**Activity:** Pick out and copy every line of the items below that contains the word "median", matching case exactly.

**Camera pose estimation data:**
======

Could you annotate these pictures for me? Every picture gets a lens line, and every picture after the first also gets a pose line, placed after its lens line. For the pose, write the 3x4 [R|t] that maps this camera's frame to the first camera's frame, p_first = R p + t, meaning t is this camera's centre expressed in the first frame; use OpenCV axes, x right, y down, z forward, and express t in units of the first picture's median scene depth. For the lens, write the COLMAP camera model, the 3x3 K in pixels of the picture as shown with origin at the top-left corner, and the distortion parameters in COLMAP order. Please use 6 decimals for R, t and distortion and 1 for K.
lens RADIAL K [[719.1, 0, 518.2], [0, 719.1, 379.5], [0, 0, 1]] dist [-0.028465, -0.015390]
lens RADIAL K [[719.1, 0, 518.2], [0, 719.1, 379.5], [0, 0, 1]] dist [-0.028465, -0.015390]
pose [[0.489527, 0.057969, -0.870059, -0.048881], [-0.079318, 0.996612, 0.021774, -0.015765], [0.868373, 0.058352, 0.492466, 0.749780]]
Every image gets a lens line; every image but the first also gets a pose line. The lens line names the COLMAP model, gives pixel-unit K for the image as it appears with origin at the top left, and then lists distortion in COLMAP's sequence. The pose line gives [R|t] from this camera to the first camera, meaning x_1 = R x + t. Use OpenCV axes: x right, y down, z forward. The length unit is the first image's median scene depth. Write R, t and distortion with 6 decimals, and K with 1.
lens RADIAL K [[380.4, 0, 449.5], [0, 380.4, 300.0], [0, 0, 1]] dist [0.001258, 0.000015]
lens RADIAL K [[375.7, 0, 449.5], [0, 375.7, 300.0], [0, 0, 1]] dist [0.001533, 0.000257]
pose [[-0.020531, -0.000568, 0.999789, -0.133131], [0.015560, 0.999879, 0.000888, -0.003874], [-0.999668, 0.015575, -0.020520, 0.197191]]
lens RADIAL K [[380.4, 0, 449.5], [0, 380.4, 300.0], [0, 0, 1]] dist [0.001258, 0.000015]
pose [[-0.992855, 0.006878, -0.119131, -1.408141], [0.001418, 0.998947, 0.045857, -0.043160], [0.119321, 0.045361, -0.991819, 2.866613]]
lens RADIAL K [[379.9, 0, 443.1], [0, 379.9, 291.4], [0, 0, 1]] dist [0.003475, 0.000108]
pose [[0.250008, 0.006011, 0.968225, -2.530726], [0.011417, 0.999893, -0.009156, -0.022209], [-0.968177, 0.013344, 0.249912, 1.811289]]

======

**Result of the task:**
Could you annotate these pictures for me? Every picture gets a lens line, and every picture after the first also gets a pose line, placed after its lens line. For the pose, write the 3x4 [R|t] that maps this camera's frame to the first camera's frame, p_first = R p + t, meaning t is this camera's centre expressed in the first frame; use OpenCV axes, x right, y down, z forward, and express t in units of the first picture's median scene depth. For the lens, write the COLMAP camera model, the 3x3 K in pixels of the picture as shown with origin at the top-left corner, and the distortion parameters in COLMAP order. Please use 6 decimals for R, t and distortion and 1 for K.
Every image gets a lens line; every image but the first also gets a pose line. The lens line names the COLMAP model, gives pixel-unit K for the image as it appears with origin at the top left, and then lists distortion in COLMAP's sequence. The pose line gives [R|t] from this camera to the first camera, meaning x_1 = R x + t. Use OpenCV axes: x right, y down, z forward. The length unit is the first image's median scene depth. Write R, t and distortion with 6 decimals, and K with 1.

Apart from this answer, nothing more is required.